Within a Stream: non-decreasing time

Within a single Stream:

  • timestamps never go backward,
  • they can stay the same (e.g., batch outputs or two sensors fused into one sample).

Example timeline:

Sample 0: t_monotonic = 1000000
Sample 1: t_monotonic = 1001666
Sample 2: t_monotonic = 1003333
Sample 3: t_monotonic = 1003333 (same time, different content)

This makes interpolation, resampling, and model training much simpler.


Across Streams: aligning everything

You might have:

  • hand_pose from an XR device,
  • full_body_pose from a mocap system,
  • video_frames from a camera,
  • eeg_signals from a biosensor.

MIND’s rule is:

All of these streams must be alignable onto a shared timeline.

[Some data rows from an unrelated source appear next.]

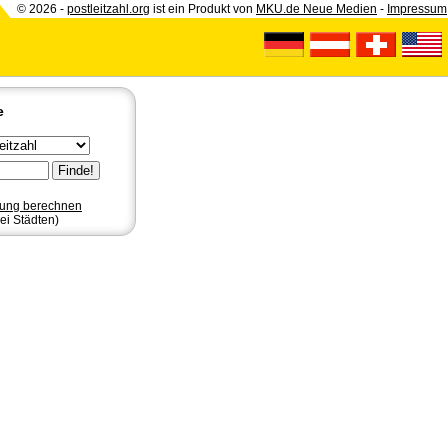
© 2026 -
postleitzahl.org
ist ein Produkt von
MKU.de Neue Medien
-
Impressum
e
nung berechnen
ei Städten)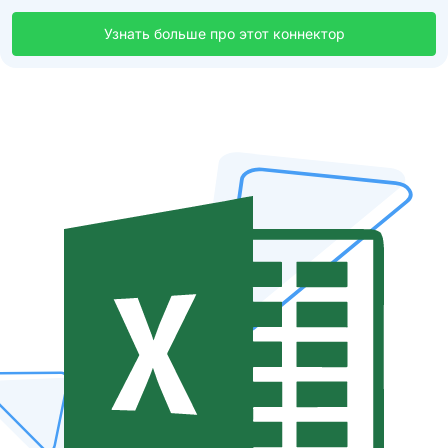
Узнать больше про этот коннектор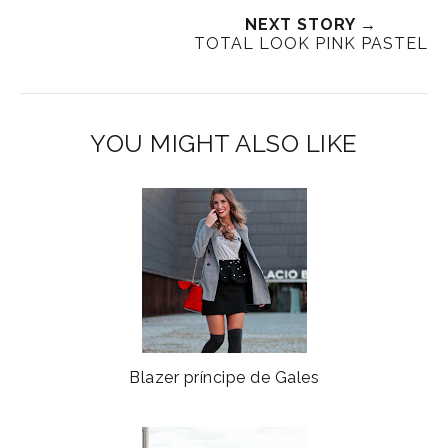
NEXT STORY →
TOTAL LOOK PINK PASTEL
YOU MIGHT ALSO LIKE
Blazer príncipe de Gales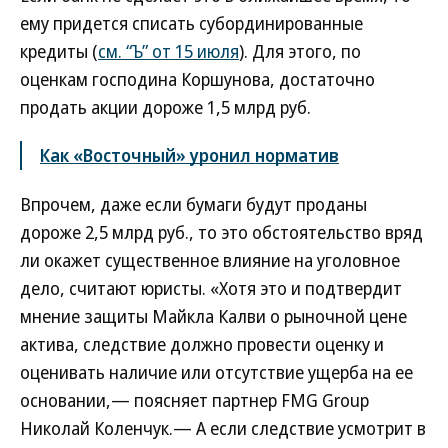
ему придется списать субординированные
кредиты (
см. “Ъ” от 15 июля
). Для этого, по
оценкам господина Коршунова, достаточно
продать акции дороже 1,5 млрд руб.
Как «Восточный» уронил норматив
Впрочем, даже если бумаги будут проданы
дороже 2,5 млрд руб., то это обстоятельство вряд
ли окажет существенное влияние на уголовное
дело, считают юристы. «Хотя это и подтвердит
мнение защиты Майкла Калви о рыночной цене
актива, следствие должно провести оценку и
оценивать наличие или отсутствие ущерба на ее
основании,— поясняет партнер FMG Group
Николай Коленчук.— А если следствие усмотрит в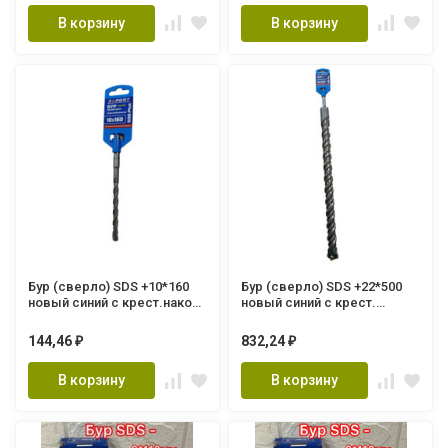
В корзину
В корзину
Бур (сверло) SDS +10*160
Бур (сверло) SDS +22*500
новый синий c крест.након.
новый синий с крест.
XP-HDB10162 XPERT
након.XP-HDB22502 XPERT
(300/10шт.)
144,46
832,24
₽
₽
В корзину
В корзину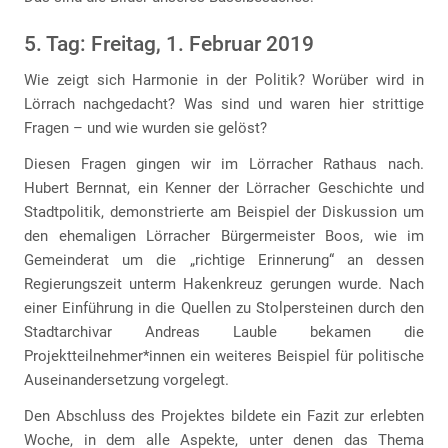
5. Tag: Freitag, 1. Februar 2019
Wie zeigt sich Harmonie in der Politik? Worüber wird in
Lörrach nachgedacht? Was sind und waren hier strittige
Fragen – und wie wurden sie gelöst?
Diesen Fragen gingen wir im Lörracher Rathaus nach.
Hubert Bernnat, ein Kenner der Lörracher Geschichte und
Stadtpolitik, demonstrierte am Beispiel der Diskussion um
den ehemaligen Lörracher Bürgermeister Boos, wie im
Gemeinderat um die „richtige Erinnerung“ an dessen
Regierungszeit unterm Hakenkreuz gerungen wurde. Nach
einer Einführung in die Quellen zu Stolpersteinen durch den
Stadtarchivar Andreas Lauble bekamen die
Projektteilnehmer*innen ein weiteres Beispiel für politische
Auseinandersetzung vorgelegt.
Den Abschluss des Projektes bildete ein Fazit zur erlebten
Woche, in dem alle Aspekte, unter denen das Thema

hand_pose and full_body_pose might have slightly different t_monotonic behaviors, but their t_system values (and any sync metadata) let you bring them onto the same time axis.

ASCII sketch:

Global time (t_system, µs)

├─ mocap stream timestamps
├─ xr stream timestamps
├─ video stream timestamps
└─ eeg stream timestamps

MIND requires the Container to carry enough metadata (like offsets or sync description) so you can do this alignment in a robust way.


Derived timestamps

Sometimes, devices don’t give you perfect time:

  • cameras without reliable clocks,
  • legacy sensors,
  • data imported from old logs.

MIND allows recorders or tools to compute or fix timestamps, but:

  • they must track provenance:
    • which timestamps are original,
    • which are derived,
    • who derived them.

This is important when training models or debugging a system: you want to know whether you’re looking at raw sensor timing or something that’s been “cleaned up.”


Video, frames, EEG, and other high-rate signals

For sources like video or EEG:

  • It’s natural to think in frames or sample indices, not just time.

MIND supports this via:

  • frame → for video frames,
  • sample_index → for high-rate streams (like EEG channels).

These work in addition to the timestamps, not instead of them.

Example:

{
"timestamp": {
"t_monotonic": 10003333,
"t_system": 1710000000000000,
"frame": 42
},
"image_ref": "frame_0042.png"
}

You can then:

  • Seek by frame number in a video editor,
  • Align EEG sample_index with time windows in analysis tools,
  • Or cross-align pose and video frames for training vision-language-action models.

Events follow the same rules

Events (like grasp start/end, manipulation, button presses) use the same timestamp object as Samples.

This makes it easy to:

  • determine which pose and contact Samples were “active” at the moment of an Event,
  • correlate user behavior with sensor readings,
  • train models that predict events from raw streams.

What this gives you

By following these rules, you get:

  • precise temporal alignment across:
    • XR devices,
    • mocap systems,
    • cameras,
    • biosensors,
    • agent outputs,
  • data that works both:
    • offline (training, analysis),
    • online (real-time agents and control loops),
  • a clean foundation for retargeting and cross-device fusion.

Time is now something you can trust across your entire MIND ecosystem.